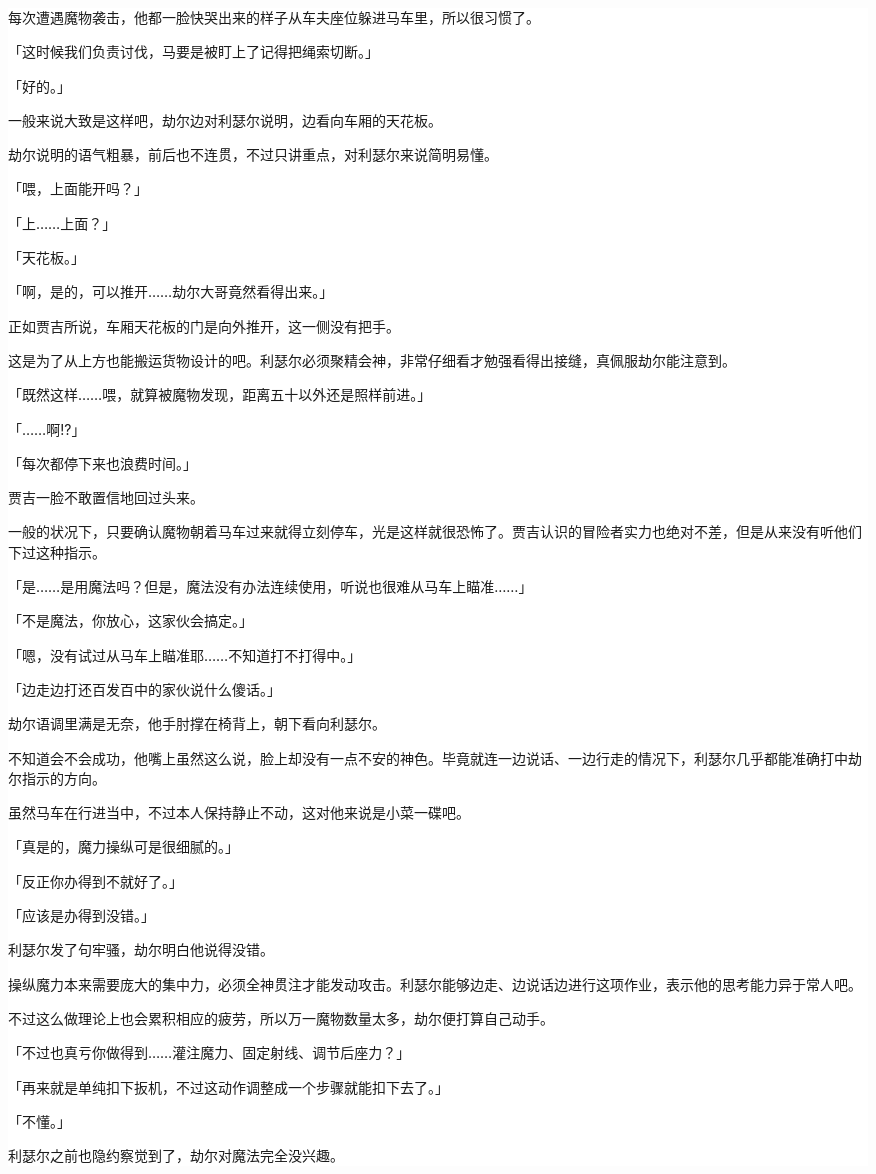 每次遭遇魔物袭击，他都一脸快哭出来的样子从车夫座位躲进马车里，所以很习惯了。

「这时候我们负责讨伐，马要是被盯上了记得把绳索切断。」

「好的。」

一般来说大致是这样吧，劫尔边对利瑟尔说明，边看向车厢的天花板。

劫尔说明的语气粗暴，前后也不连贯，不过只讲重点，对利瑟尔来说简明易懂。

「喂，上面能开吗？」

「上……上面？」

「天花板。」

「啊，是的，可以推开……劫尔大哥竟然看得出来。」

正如贾吉所说，车厢天花板的门是向外推开，这一侧没有把手。

这是为了从上方也能搬运货物设计的吧。利瑟尔必须聚精会神，非常仔细看才勉强看得出接缝，真佩服劫尔能注意到。

「既然这样……喂，就算被魔物发现，距离五十以外还是照样前进。」

「……啊!?」

「每次都停下来也浪费时间。」

贾吉一脸不敢置信地回过头来。

一般的状况下，只要确认魔物朝着马车过来就得立刻停车，光是这样就很恐怖了。贾吉认识的冒险者实力也绝对不差，但是从来没有听他们下过这种指示。

「是……是用魔法吗？但是，魔法没有办法连续使用，听说也很难从马车上瞄准……」

「不是魔法，你放心，这家伙会搞定。」

「嗯，没有试过从马车上瞄准耶……不知道打不打得中。」

「边走边打还百发百中的家伙说什么傻话。」

劫尔语调里满是无奈，他手肘撑在椅背上，朝下看向利瑟尔。

不知道会不会成功，他嘴上虽然这么说，脸上却没有一点不安的神色。毕竟就连一边说话、一边行走的情况下，利瑟尔几乎都能准确打中劫尔指示的方向。

虽然马车在行进当中，不过本人保持静止不动，这对他来说是小菜一碟吧。

「真是的，魔力操纵可是很细腻的。」

「反正你办得到不就好了。」

「应该是办得到没错。」

利瑟尔发了句牢骚，劫尔明白他说得没错。

操纵魔力本来需要庞大的集中力，必须全神贯注才能发动攻击。利瑟尔能够边走、边说话边进行这项作业，表示他的思考能力异于常人吧。

不过这么做理论上也会累积相应的疲劳，所以万一魔物数量太多，劫尔便打算自己动手。

「不过也真亏你做得到……灌注魔力、固定射线、调节后座力？」

「再来就是单纯扣下扳机，不过这动作调整成一个步骤就能扣下去了。」

「不懂。」

利瑟尔之前也隐约察觉到了，劫尔对魔法完全没兴趣。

■ Description of the task
Reproduce the material from its beginning through the line containing "这是为了从上方也能搬运货物设", substituting "车顶" for every occurrence of "天花板" and leaving all else unchanged. Omit the pictures.

■ Task response
 每次遭遇魔物袭击，他都一脸快哭出来的样子从车夫座位躲进马车里，所以很习惯了。

「这时候我们负责讨伐，马要是被盯上了记得把绳索切断。」

「好的。」

一般来说大致是这样吧，劫尔边对利瑟尔说明，边看向车厢的车顶。

劫尔说明的语气粗暴，前后也不连贯，不过只讲重点，对利瑟尔来说简明易懂。

「喂，上面能开吗？」

「上……上面？」

「车顶。」

「啊，是的，可以推开……劫尔大哥竟然看得出来。」

正如贾吉所说，车厢车顶的门是向外推开，这一侧没有把手。

这是为了从上方也能搬运货物设计的吧。利瑟尔必须聚精会神，非常仔细看才勉强看得出接缝，真佩服劫尔能注意到。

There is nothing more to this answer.